Stateside family members can begin planning for their loved one’s return well in advance, while rolling with unexpected challenges as they happen, argues Marilynn Irvine, PhD, a licensed marriage and family therapist and area chair for the University of Phoenix Master of Science in Counseling program. Irvine is also a Military Family Life Consultant (MFLC) specializing in assisting active-duty military personnel and their families with reintegration efforts. “Reach out to support resources and other military families who have been through the transition, and educate yourself on what to expect,” she says. “Be realistic about those expectations, and include each other in planning and decision making, rather than making assumptions about how things ‘should’ be.”
2. Recognize that the shift from deployment life to home life will be a shock at first — for everyone.
"Reintegration following deployment is by far the biggest challenge for both returning servicemembers and their families,” says Irvine. She also points out that returning servicemembers can feel like strangers in their own homes, while their partners and children must also spend time readjusting to the new family dynamic.
3. Keep the lines of communication open.
“Open communication is everything,” says Irvine, who stresses that returning servicemembers often crave “alone time” after long deployments, which can cause conflict with family members wanting more connection and help with domestic chores. “There can be a conflict of needs that can turn into a contest of wills between family members without communication,” she explains.
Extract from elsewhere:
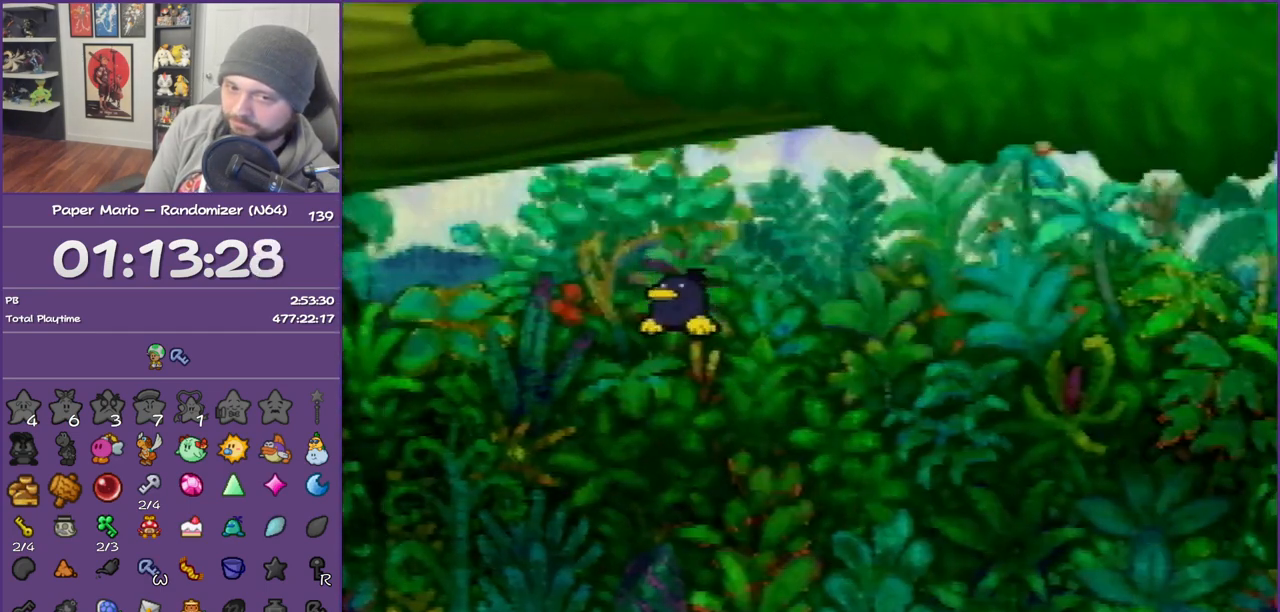
{"buttons": ["B"], "left_stick": "center", "events": []}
4. Acknowledge the servicemember’s unique talents and capabilities, and find a way to utilize them at home right away.
Returning servicemembers have a strong need to feel purposeful, and families should plan accordingly, according to Irvine. “When on deployment, soldiers’ day-to-day lives are very structured and purpose-driven,” she explains. “There is a sense of understanding of one’s role and what is expected on deployment, whereas when soldiers return home, they often feel aimless. Families can help by understanding the significance of this transition." Irvine suggests giving the returning servicemember specific household tasks to complete and emphasizing their essential importance.
5. Give everyone time and space to “grieve” and adjust.
Upon the return of the servicemember, “there’s an initial period of positive excitement, followed by an awareness that everything has shifted,” says Lynn K. Hall, EdD, dean of the College of Social Sciences. “Do the necessary work to re-establish the family unit. It’s very important not to expect that everything will be wonderful automatically.”